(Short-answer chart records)
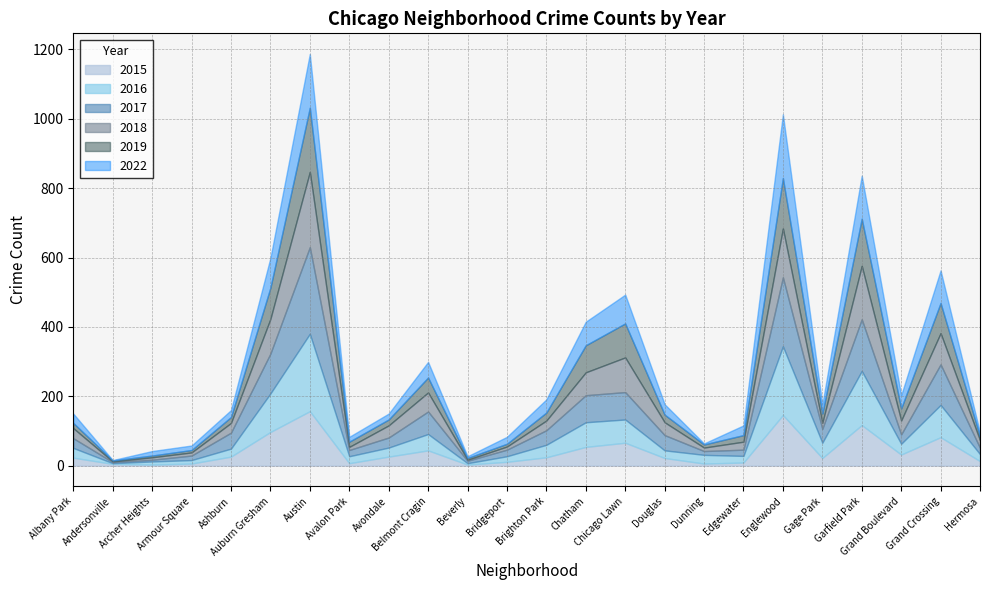

Reading left to right, transcribe all the data shown in this chart.

2015: 23	5	3	6	26	97	157	7	26	44	3	11	24	54	66	22	6	9	146	22	117	32	82	13
2017: 28	3	5	13	46	115	250	18	29	65	7	19	42	78	79	44	11	18	199	40	149	27	117	18
2016: 28	2	9	10	23	111	223	20	26	47	4	16	36	71	67	22	25	19	198	44	156	31	93	20
2018: 29	2	7	9	28	100	217	9	35	55	3	9	28	66	100	37	10	23	141	17	154	40	90	22
2022: 27	1	13	13	20	86	155	14	17	45	5	20	38	68	83	30	3	28	184	26	124	38	94	11
2019: 15	3	5	7	17	90	185	15	17	43	5	8	23	78	98	22	9	19	145	27	136	35	87	11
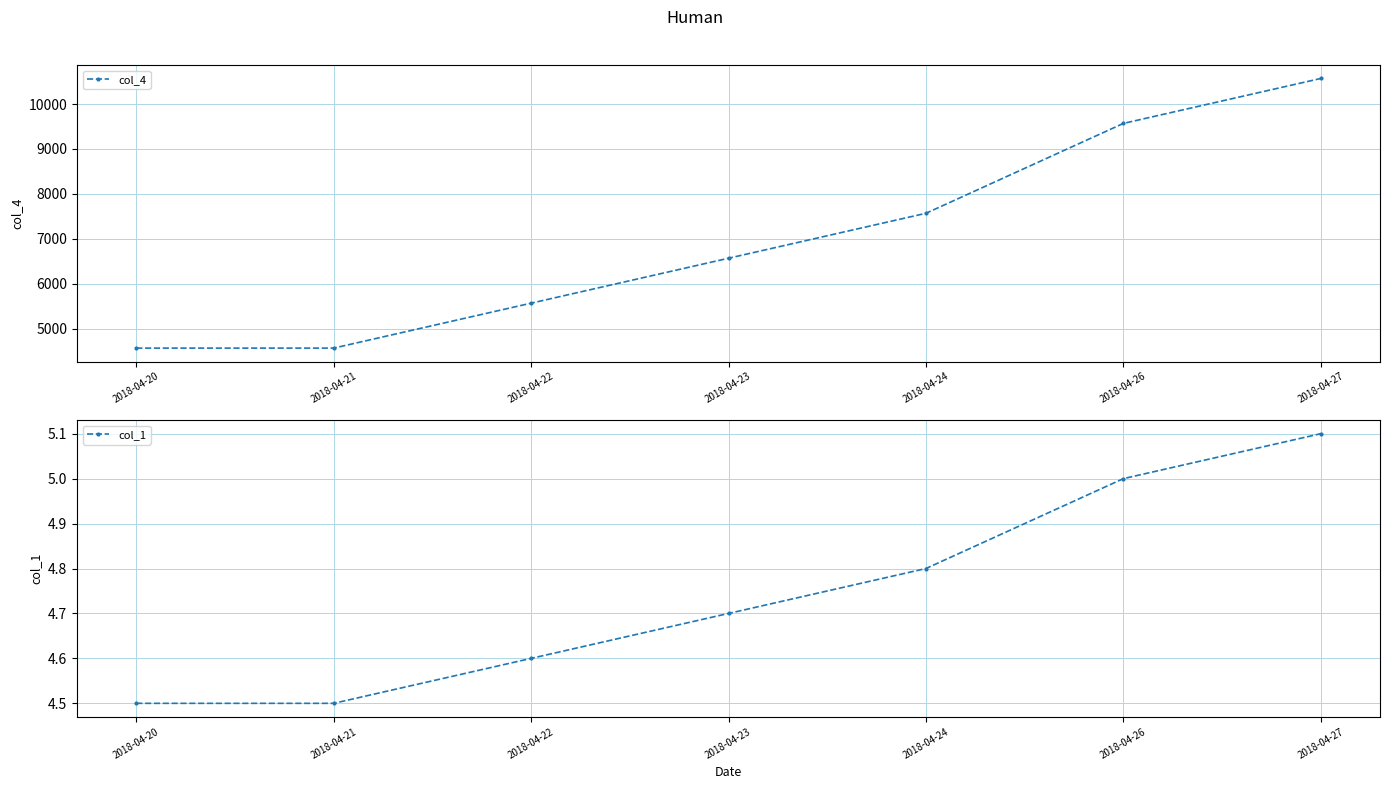

What is the total value across all series at 2018-04-21?

4572.4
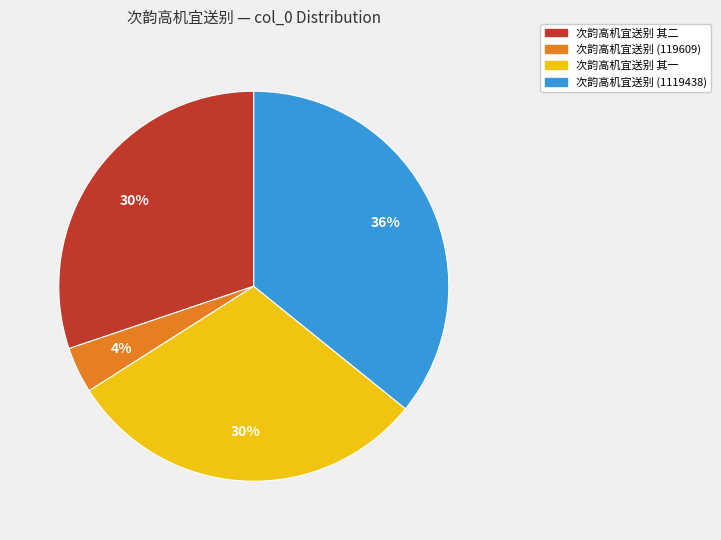

Which slice is the smallest?

次韵高机宜送别 (119609)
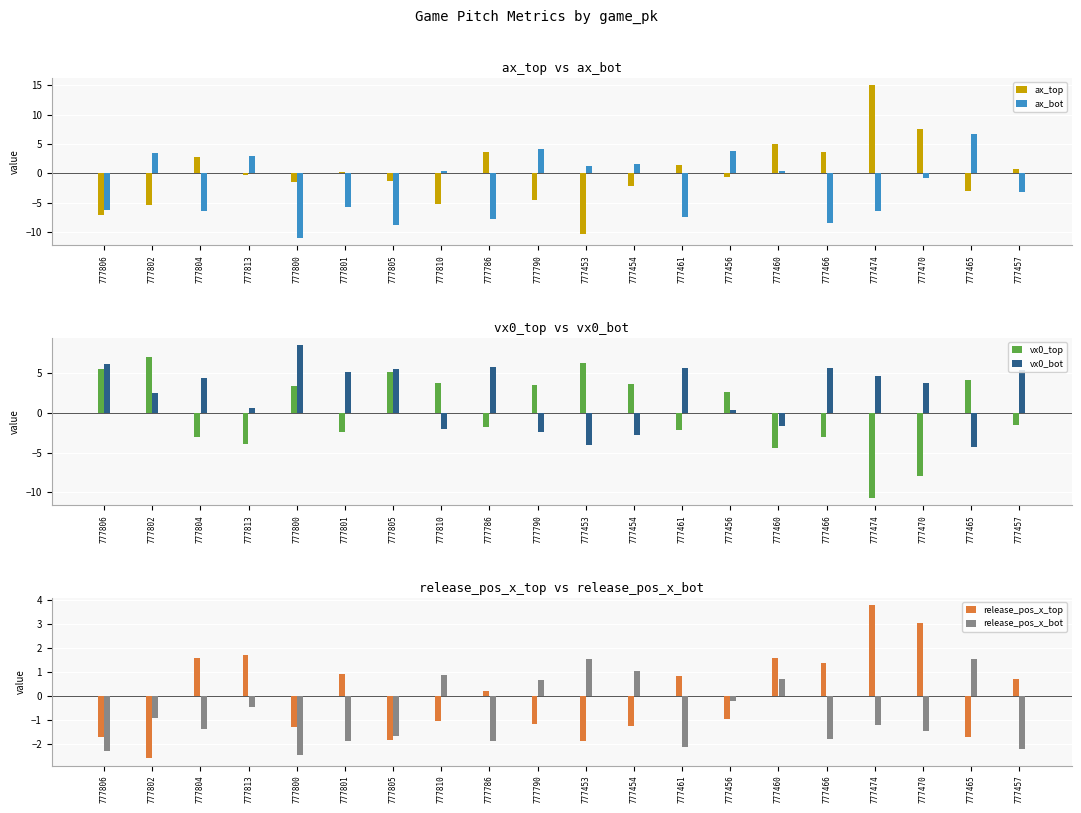

What is the spread (max minus min) of values at 777474?

25.7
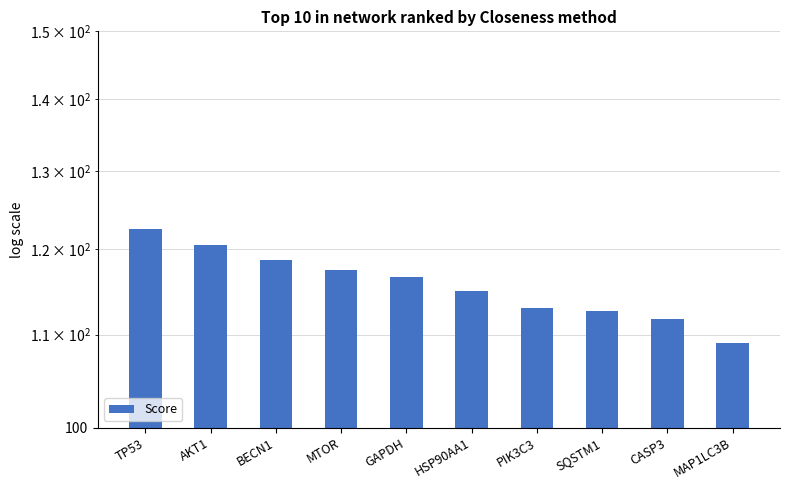

What is the value of the 2nd bar from the left?

120.5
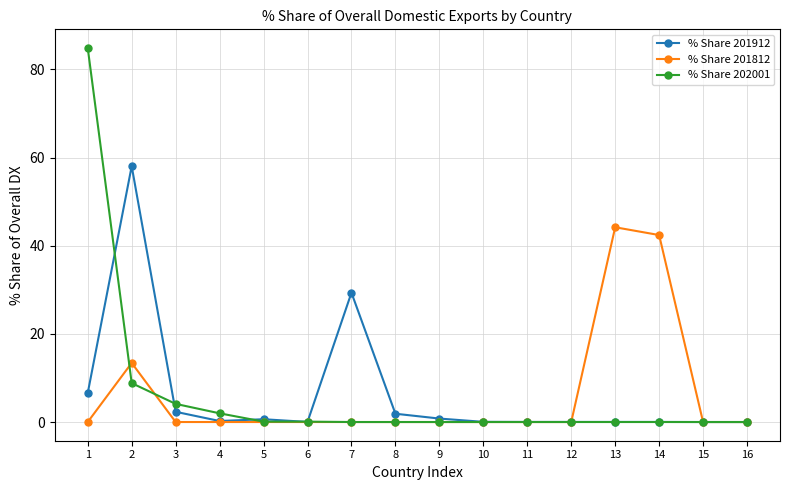

What is the difference between the maximum and minimum values in the % Share 201812 series?

44.2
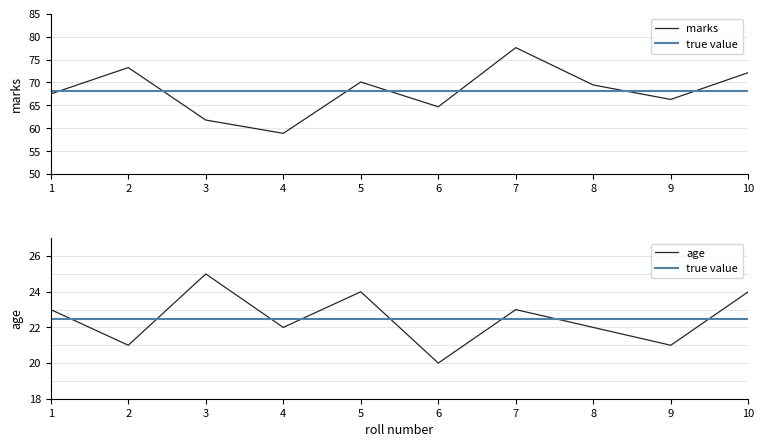

True or false: age and marks intersect in this chart.

False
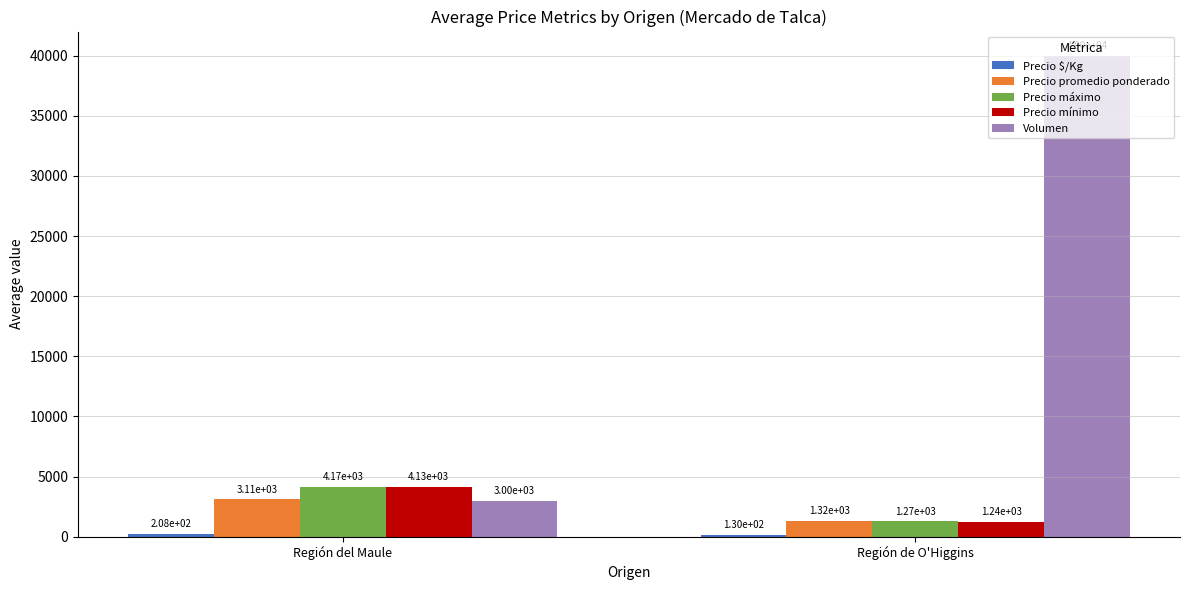

What is the difference between the maximum and minimum values in the Precio mínimo series?

2886.3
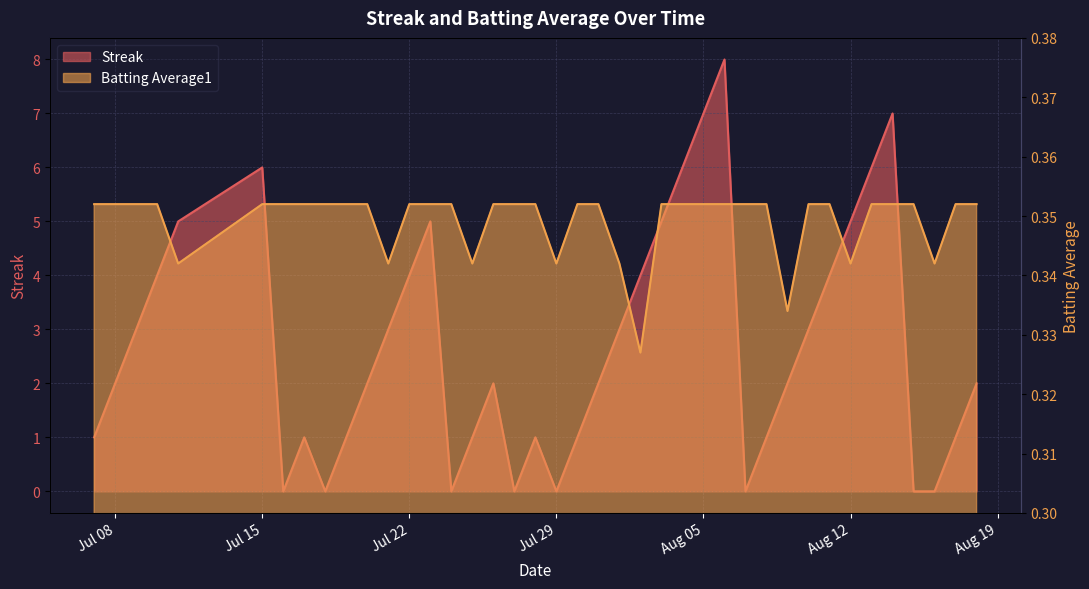

List the series in order of their overall mean, lowest first.

Batting Average1, Streak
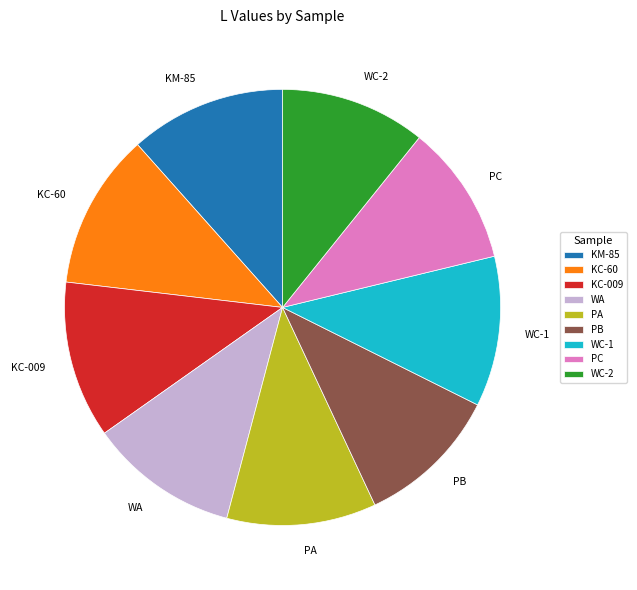

True or false: KC-009 accounts for 19% of the total.

False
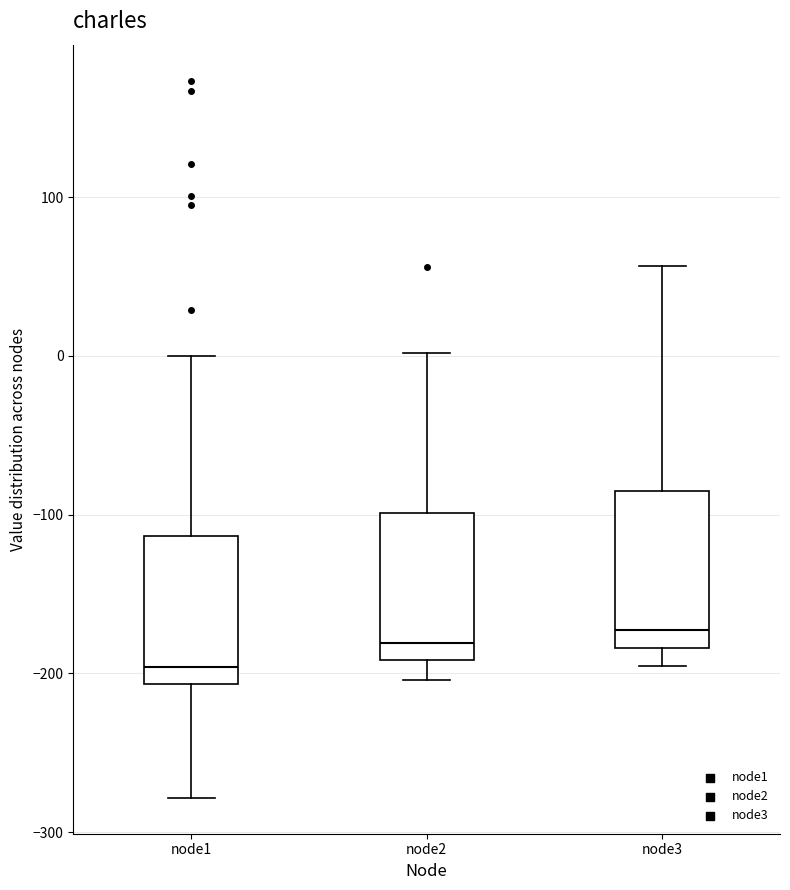

Reading left to right, transcribe this box plot: for each box, give where its median line is, the range the box spans, and where its two whiskers end, as read against the y-axis. The values are not printed on the chart, so give them approximately, as read against the axis.

node1: median -200, box -210 to -110, whiskers -280 to 0
node2: median -180, box -190 to -100, whiskers -200 to 0
node3: median -170, box -180 to -90, whiskers -200 to 60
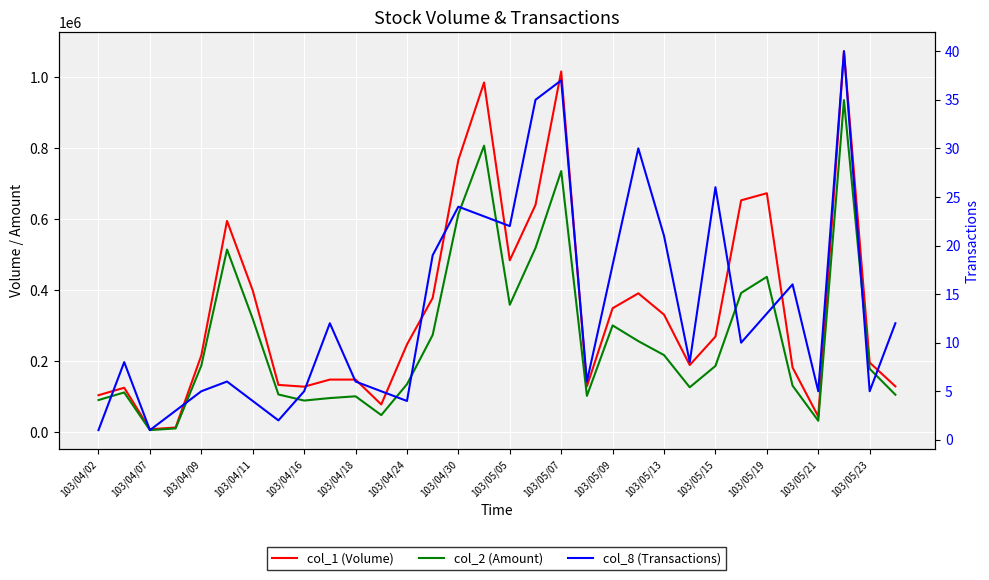

At 103/05/07, list the series in order from largest to smallest.

col_1 (Volume), col_2 (Amount), col_8 (Transactions)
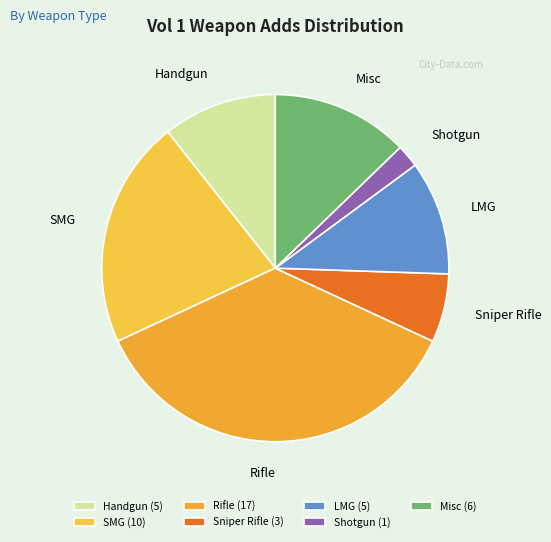

How many slices are in this pie chart?

7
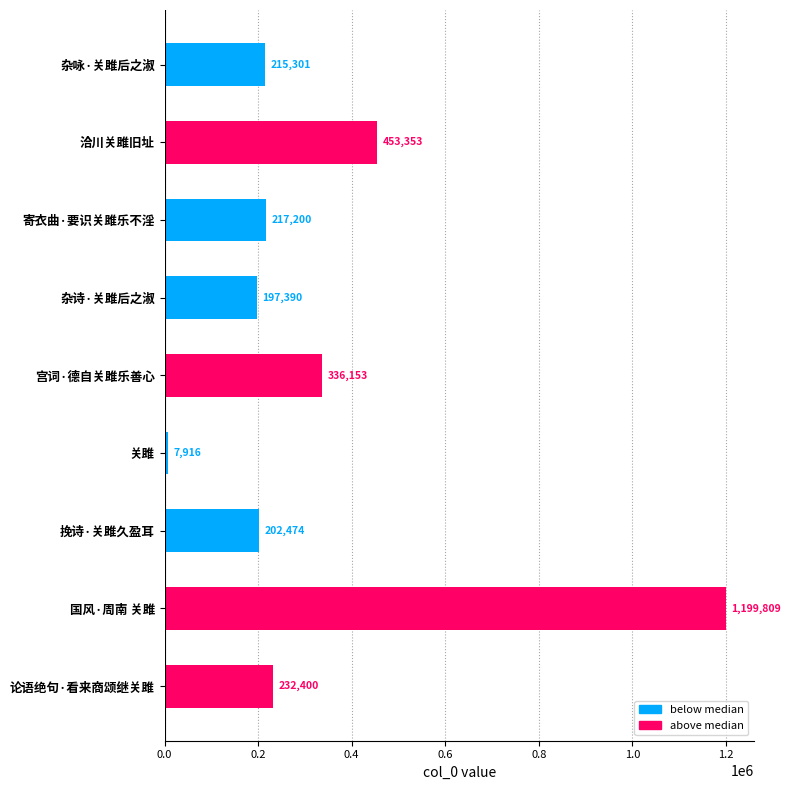

How many data points does each series have?

9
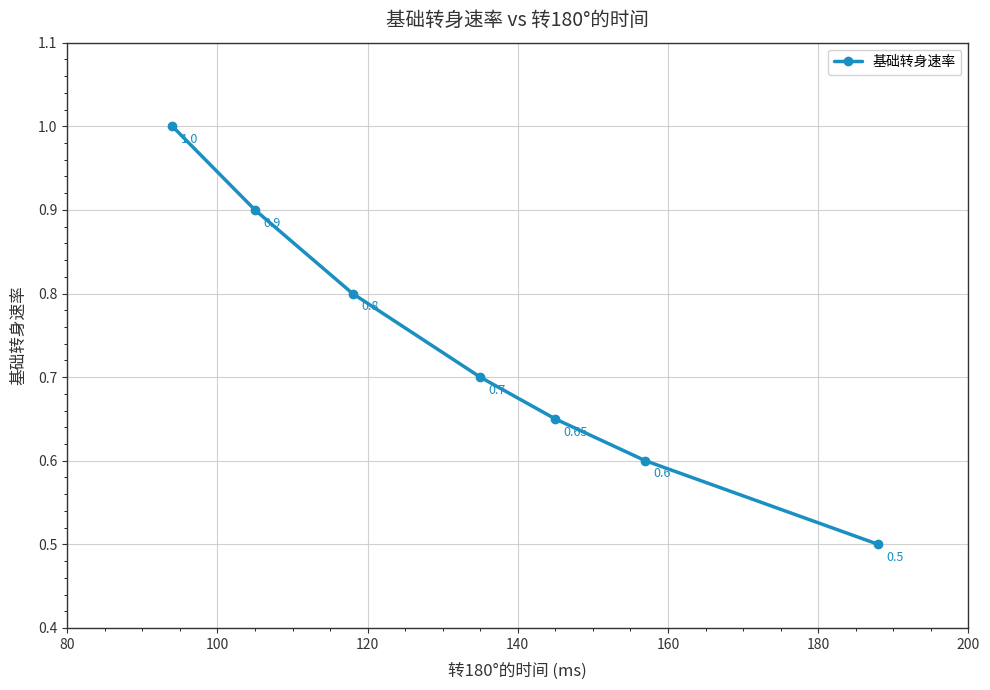

How many lines are shown in the chart?

1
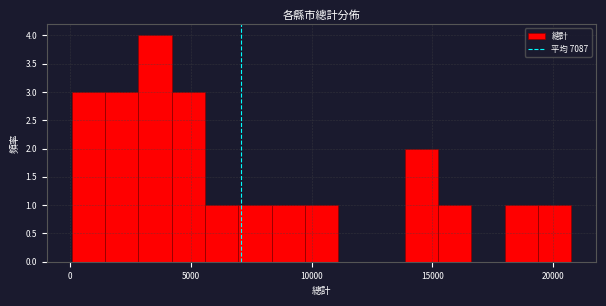

Around what value on the x-axis is the tallest bar? Give the approximate position of its centre, as read against the axis.

3500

YOUR TASK:
Rewrite all of the records above as a Markdown table with two columns, Row for the row number and Line for the text of each line, skipping blank lines. Leave the pictures out of the table.

OUTPUT OF THE TASK:
| Row | Line |
|---|---|
| 1 | Reading left to right, transcribe all the data shown in this chart. |
| 2 | 2015: 23	5	3	6	26	97	157	7	26	44	3	11	24	54	66	22	6	9	146	22	117	32	82	13 |
| 3 | 2017: 28	3	5	13	46	115	250	18	29	65	7	19	42	78	79	44	11	18	199	40	149	27	117	18 |
| 4 | 2016: 28	2	9	10	23	111	223	20	26	47	4	16	36	71	67	22	25	19	198	44	156	31	93	20 |
| 5 | 2018: 29	2	7	9	28	100	217	9	35	55	3	9	28	66	100	37	10	23	141	17	154	40	90	22 |
| 6 | 2022: 27	1	13	13	20	86	155	14	17	45	5	20	38	68	83	30	3	28	184	26	124	38	94	11 |
| 7 | 2019: 15	3	5	7	17	90	185	15	17	43	5	8	23	78	98	22	9	19	145	27	136	35	87	11 |
| 8 | What is the total value across all series at 2018-04-21? |
| 9 | 4572.4 |
| 10 | Which slice is the smallest? |
| 11 | 次韵高机宜送别 (119609) |
| 12 | What is the spread (max minus min) of values at 777474? |
| 13 | 25.7 |
| 14 | What is the value of the 2nd bar from the left? |
| 15 | 120.5 |
| 16 | What is the difference between the maximum and minimum values in the % Share 201812 series? |
| 17 | 44.2 |
| 18 | True or false: age and marks intersect in this chart. |
| 19 | False |
| 20 | What is the difference between the maximum and minimum values in the Precio mínimo series? |
| 21 | 2886.3 |
| 22 | List the series in order of their overall mean, lowest first. |
| 23 | Batting Average1, Streak |
| 24 | True or false: KC-009 accounts for 19% of the total. |
| 25 | False |
| 26 | Reading left to right, transcribe this box plot: for each box, give where its median line is, the range the box spans, and where its two whiskers end, as read against the y-axis. The values are not printed on the chart, so give them approximately, as read against the axis. |
| 27 | node1: median -200, box -210 to -110, whiskers -280 to 0 |
| 28 | node2: median -180, box -190 to -100, whiskers -200 to 0 |
| 29 | node3: median -170, box -180 to -90, whiskers -200 to 60 |
| 30 | At 103/05/07, list the series in order from largest to smallest. |
| 31 | col_1 (Volume), col_2 (Amount), col_8 (Transactions) |
| 32 | How many slices are in this pie chart? |
| 33 | 7 |
| 34 | How many data points does each series have? |
| 35 | 9 |
| 36 | How many lines are shown in the chart? |
| 37 | 1 |
| 38 | Around what value on the x-axis is the tallest bar? Give the approximate position of its centre, as read against the axis. |
| 39 | 3500 |